▶ **TASK BRIEF**:
Repeat the part of the stoker text starting at "5. A step type" and ending at "the downstream end.", substituting "convex" for "concave".
Begin PROVIDED TEXT
2. A step type stoker with an oscillation mechanism as claimed in claim 1 wherein the stoker frame which forms an air supply path is formed of a square pipe.
3. A step type stoker with an oscillation mechanism as claimed in claim 1 wherein at least one fixed box is fixed to the underside of the groove-shaped frame of a fixed fire gate and rests on an upper surface of said at least one stoker frame and the air supply path in said at least one stoker frame and the air path in the groove-shaped frame being in communication by means of a communicating path passing through said at least one fixed box.
4. A step type stoker with an oscillation mechanism as claimed in claim 1 wherein said fire-grate members of both the movable fire grates and the fixed fire grates are each formed of a channel-shaped fire grate frame and a fire plate which is fitted in an upper open section of the channel-shaped fire grate frame; each of the fire-grate members defining on the inside thereof a pressure chamber which is in communication with the air path in the aforementioned groove-shaped frame, and discharge chambers which are situated on the both sides of the aforementioned pressure chamber; and at upper and lower portions of aforementioned discharge chambers, are respectively formed an upper opening and lower opening respectively, both of which communicates with outside of the fire-grate member.
5. A step type stoker with an oscillation mechanism as claimed in claim 4 wherein the upper surface of the fire plate has a concave shape and forms a slope which gradually descends toward the downstream end.

The present invention is concerned with a step type stoker with an oscillation mechanism for use with an incinerator to burn city refuse.

As illustrated in FIGS. 9-15, a prior-art conventional step type stoker 30 with an oscillation mechanism comprises movable fire grates 31 and fixed fire grates 32 installed alternately and in parallel.
End PROVIDED TEXT
Begin DATASET EXTRACT
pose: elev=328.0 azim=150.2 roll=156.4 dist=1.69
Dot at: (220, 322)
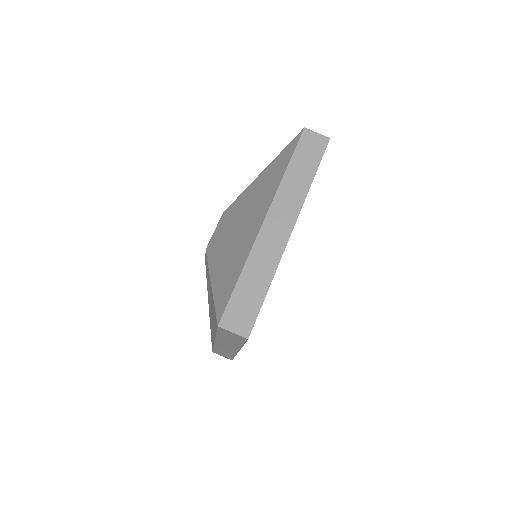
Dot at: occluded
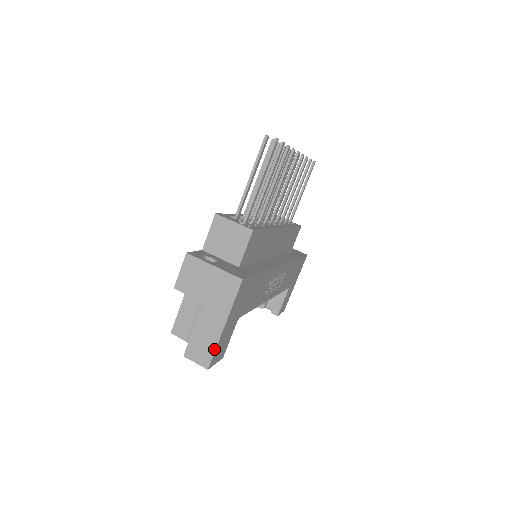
End DATASET EXTRACT
▶ **TASK ANSWER**:
5. A step type stoker with an oscillation mechanism as claimed in claim 4 wherein the upper surface of the fire plate has a convex shape and forms a slope which gradually descends toward the downstream end.